▶ [Work order]:
Each entry needs to be retyped exactly, with nothing added or dropped.

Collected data

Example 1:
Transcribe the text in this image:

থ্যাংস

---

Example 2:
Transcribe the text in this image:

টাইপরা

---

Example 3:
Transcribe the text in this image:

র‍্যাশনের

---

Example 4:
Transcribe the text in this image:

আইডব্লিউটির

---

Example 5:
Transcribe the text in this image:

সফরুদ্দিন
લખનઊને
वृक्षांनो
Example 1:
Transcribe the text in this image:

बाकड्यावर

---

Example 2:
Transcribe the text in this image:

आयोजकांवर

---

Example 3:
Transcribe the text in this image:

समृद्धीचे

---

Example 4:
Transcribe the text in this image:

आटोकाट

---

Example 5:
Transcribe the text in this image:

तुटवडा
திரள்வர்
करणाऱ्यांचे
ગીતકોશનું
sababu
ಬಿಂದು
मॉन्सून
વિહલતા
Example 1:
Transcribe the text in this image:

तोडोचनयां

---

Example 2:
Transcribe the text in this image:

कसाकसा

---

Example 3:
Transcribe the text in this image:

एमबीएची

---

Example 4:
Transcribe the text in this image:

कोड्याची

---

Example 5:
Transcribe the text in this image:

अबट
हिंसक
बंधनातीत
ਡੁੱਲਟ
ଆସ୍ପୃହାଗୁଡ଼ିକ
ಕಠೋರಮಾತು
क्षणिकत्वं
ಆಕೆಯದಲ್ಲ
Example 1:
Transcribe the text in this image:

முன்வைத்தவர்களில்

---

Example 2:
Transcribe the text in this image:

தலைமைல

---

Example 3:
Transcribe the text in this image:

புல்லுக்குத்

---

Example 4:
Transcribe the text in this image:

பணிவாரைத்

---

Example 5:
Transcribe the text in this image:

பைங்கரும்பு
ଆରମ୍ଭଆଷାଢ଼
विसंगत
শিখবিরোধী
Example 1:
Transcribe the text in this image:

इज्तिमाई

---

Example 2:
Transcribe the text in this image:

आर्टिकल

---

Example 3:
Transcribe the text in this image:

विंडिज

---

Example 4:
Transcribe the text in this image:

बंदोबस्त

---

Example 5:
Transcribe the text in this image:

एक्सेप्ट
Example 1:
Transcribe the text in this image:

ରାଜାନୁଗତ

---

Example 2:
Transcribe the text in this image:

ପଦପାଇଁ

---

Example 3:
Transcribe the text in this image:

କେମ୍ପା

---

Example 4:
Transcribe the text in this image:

▶ [Response box]:
Example 1:
Transcribe the text in this image:

থ্যাংস

---

Example 2:
Transcribe the text in this image:

টাইপরা

---

Example 3:
Transcribe the text in this image:

র‍্যাশনের

---

Example 4:
Transcribe the text in this image:

আইডব্লিউটির

---

Example 5:
Transcribe the text in this image:

সফরুদ্দিন
લખનઊને
वृक्षांनो
Example 1:
Transcribe the text in this image:

बाकड्यावर

---

Example 2:
Transcribe the text in this image:

आयोजकांवर

---

Example 3:
Transcribe the text in this image:

समृद्धीचे

---

Example 4:
Transcribe the text in this image:

आटोकाट

---

Example 5:
Transcribe the text in this image:

तुटवडा
திரள்வர்
करणाऱ्यांचे
ગીતકોશનું
sababu
ಬಿಂದು
मॉन्सून
વિહલતા
Example 1:
Transcribe the text in this image:

तोडोचनयां

---

Example 2:
Transcribe the text in this image:

कसाकसा

---

Example 3:
Transcribe the text in this image:

एमबीएची

---

Example 4:
Transcribe the text in this image:

कोड्याची

---

Example 5:
Transcribe the text in this image:

अबट
हिंसक
बंधनातीत
ਡੁੱਲਟ
ଆସ୍ପୃହାଗୁଡ଼ିକ
ಕಠೋರಮಾತು
क्षणिकत्वं
ಆಕೆಯದಲ್ಲ
Example 1:
Transcribe the text in this image:

முன்வைத்தவர்களில்

---

Example 2:
Transcribe the text in this image:

தலைமைல

---

Example 3:
Transcribe the text in this image:

புல்லுக்குத்

---

Example 4:
Transcribe the text in this image:

பணிவாரைத்

---

Example 5:
Transcribe the text in this image:

பைங்கரும்பு
ଆରମ୍ଭଆଷାଢ଼
विसंगत
শিখবিরোধী
Example 1:
Transcribe the text in this image:

इज्तिमाई

---

Example 2:
Transcribe the text in this image:

आर्टिकल

---

Example 3:
Transcribe the text in this image:

विंडिज

---

Example 4:
Transcribe the text in this image:

बंदोबस्त

---

Example 5:
Transcribe the text in this image:

एक्सेप्ट
Example 1:
Transcribe the text in this image:

ରାଜାନୁଗତ

---

Example 2:
Transcribe the text in this image:

ପଦପାଇଁ

---

Example 3:
Transcribe the text in this image:

କେମ୍ପା

---

Example 4:
Transcribe the text in this image:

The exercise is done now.